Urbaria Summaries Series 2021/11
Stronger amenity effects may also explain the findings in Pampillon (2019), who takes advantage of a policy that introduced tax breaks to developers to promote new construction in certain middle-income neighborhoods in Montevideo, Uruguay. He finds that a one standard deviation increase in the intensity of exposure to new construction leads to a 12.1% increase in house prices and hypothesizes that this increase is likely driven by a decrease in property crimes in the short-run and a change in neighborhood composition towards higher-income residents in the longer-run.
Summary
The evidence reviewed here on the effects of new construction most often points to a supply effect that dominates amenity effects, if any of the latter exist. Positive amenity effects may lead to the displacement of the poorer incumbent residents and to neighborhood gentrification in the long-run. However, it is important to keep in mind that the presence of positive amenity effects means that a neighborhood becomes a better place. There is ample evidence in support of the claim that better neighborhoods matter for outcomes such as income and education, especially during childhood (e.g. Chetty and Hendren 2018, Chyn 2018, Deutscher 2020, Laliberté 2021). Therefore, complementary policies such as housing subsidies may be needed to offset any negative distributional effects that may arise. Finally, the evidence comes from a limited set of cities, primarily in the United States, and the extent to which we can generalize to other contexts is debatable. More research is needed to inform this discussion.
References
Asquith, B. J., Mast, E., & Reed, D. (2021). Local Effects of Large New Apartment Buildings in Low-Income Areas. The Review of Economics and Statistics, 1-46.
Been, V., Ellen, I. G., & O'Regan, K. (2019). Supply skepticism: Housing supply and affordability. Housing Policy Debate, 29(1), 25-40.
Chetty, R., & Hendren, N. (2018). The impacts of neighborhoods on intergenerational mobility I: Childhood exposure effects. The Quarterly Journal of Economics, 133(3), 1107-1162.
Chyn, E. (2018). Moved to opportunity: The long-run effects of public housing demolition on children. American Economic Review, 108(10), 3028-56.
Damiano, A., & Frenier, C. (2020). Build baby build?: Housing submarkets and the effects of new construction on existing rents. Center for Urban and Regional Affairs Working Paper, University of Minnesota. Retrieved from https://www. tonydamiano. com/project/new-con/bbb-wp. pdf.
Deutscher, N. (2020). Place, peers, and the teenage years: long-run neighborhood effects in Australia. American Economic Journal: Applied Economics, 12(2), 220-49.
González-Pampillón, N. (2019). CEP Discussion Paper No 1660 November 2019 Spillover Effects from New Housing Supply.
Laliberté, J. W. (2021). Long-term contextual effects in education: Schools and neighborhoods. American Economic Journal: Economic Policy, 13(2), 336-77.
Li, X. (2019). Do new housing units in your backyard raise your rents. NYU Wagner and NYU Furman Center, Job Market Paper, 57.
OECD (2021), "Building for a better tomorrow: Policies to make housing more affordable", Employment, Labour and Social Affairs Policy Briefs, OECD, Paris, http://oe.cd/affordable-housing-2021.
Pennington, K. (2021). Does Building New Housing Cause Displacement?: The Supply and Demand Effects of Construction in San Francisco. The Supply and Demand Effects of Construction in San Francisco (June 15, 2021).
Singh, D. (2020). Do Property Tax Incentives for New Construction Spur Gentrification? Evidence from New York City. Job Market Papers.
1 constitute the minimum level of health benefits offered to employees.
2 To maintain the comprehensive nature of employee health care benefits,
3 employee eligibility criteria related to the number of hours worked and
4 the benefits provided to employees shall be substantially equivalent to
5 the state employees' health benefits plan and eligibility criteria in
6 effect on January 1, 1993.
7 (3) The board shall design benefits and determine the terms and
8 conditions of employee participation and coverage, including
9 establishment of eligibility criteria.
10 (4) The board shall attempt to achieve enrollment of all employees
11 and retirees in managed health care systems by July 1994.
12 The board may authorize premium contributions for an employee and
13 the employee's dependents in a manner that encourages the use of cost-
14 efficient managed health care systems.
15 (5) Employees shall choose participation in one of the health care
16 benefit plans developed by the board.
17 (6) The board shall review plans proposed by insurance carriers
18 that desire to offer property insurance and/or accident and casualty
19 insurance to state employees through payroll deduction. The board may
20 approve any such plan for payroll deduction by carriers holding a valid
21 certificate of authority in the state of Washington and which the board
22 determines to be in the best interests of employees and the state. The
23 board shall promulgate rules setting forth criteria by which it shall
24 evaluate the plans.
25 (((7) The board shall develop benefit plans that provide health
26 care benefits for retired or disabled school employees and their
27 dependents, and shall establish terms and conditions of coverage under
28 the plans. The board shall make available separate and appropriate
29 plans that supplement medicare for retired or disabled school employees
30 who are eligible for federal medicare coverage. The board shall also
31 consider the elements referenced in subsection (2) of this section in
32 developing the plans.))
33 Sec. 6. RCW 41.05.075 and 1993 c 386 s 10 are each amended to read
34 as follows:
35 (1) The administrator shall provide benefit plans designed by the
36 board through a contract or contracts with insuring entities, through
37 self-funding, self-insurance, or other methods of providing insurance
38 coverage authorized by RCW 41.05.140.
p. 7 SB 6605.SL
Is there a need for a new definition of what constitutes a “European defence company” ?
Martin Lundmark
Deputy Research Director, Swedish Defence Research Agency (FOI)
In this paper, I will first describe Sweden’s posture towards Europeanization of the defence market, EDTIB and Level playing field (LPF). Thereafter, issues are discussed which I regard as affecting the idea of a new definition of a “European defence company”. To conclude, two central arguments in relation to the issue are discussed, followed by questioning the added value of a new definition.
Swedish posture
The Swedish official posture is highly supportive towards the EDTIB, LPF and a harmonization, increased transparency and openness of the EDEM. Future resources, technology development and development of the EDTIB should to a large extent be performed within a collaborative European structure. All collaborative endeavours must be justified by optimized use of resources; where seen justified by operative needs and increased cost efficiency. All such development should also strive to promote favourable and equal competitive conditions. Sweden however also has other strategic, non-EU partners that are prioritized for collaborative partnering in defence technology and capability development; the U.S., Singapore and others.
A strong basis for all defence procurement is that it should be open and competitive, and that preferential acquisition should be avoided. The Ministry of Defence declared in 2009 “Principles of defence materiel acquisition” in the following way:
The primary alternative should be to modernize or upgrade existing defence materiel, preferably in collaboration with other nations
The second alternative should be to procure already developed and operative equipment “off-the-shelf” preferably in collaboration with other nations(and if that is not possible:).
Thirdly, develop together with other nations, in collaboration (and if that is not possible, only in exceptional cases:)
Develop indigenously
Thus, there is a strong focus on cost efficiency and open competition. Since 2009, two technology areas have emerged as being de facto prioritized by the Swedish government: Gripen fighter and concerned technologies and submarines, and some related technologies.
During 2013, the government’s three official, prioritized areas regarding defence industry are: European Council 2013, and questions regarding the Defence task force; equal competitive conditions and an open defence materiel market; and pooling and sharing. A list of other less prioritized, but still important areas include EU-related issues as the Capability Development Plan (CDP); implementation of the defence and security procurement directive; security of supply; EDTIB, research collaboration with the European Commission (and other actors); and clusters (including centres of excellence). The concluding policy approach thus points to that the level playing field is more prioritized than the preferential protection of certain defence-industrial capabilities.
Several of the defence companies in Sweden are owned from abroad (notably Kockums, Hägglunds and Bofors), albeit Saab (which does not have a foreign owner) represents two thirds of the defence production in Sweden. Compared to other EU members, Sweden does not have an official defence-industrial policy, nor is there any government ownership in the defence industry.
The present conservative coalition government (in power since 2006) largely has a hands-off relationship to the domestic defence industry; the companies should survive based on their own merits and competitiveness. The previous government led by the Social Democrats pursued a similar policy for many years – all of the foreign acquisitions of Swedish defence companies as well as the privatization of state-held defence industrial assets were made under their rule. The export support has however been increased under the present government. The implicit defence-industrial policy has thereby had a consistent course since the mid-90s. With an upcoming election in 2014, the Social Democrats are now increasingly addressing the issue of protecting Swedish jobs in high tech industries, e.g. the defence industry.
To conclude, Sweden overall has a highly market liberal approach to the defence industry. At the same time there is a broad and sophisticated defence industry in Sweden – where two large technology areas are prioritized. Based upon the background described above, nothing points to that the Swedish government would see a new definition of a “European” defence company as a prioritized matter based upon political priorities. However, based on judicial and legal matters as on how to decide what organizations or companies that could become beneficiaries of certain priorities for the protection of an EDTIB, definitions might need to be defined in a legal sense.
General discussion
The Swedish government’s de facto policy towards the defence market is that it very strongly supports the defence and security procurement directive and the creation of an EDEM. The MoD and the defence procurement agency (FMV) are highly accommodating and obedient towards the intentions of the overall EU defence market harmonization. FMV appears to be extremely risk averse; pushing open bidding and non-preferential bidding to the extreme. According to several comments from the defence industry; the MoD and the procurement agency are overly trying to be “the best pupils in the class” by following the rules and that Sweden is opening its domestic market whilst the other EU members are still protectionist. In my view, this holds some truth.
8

▶ _Task item_
Start with the line above that contains "9 establishment of eligibility criteria." and end with the line that contains "35 (1) The administrator". Write out those lines exactly, and only those.

▶ _Task answer_
9 establishment of eligibility criteria.
10 (4) The board shall attempt to achieve enrollment of all employees
11 and retirees in managed health care systems by July 1994.
12 The board may authorize premium contributions for an employee and
13 the employee's dependents in a manner that encourages the use of cost-
14 efficient managed health care systems.
15 (5) Employees shall choose participation in one of the health care
16 benefit plans developed by the board.
17 (6) The board shall review plans proposed by insurance carriers
18 that desire to offer property insurance and/or accident and casualty
19 insurance to state employees through payroll deduction. The board may
20 approve any such plan for payroll deduction by carriers holding a valid
21 certificate of authority in the state of Washington and which the board
22 determines to be in the best interests of employees and the state. The
23 board shall promulgate rules setting forth criteria by which it shall
24 evaluate the plans.
25 (((7) The board shall develop benefit plans that provide health
26 care benefits for retired or disabled school employees and their
27 dependents, and shall establish terms and conditions of coverage under
28 the plans. The board shall make available separate and appropriate
29 plans that supplement medicare for retired or disabled school employees
30 who are eligible for federal medicare coverage. The board shall also
31 consider the elements referenced in subsection (2) of this section in
32 developing the plans.))
33 Sec. 6. RCW 41.05.075 and 1993 c 386 s 10 are each amended to read
34 as follows:
35 (1) The administrator shall provide benefit plans designed by the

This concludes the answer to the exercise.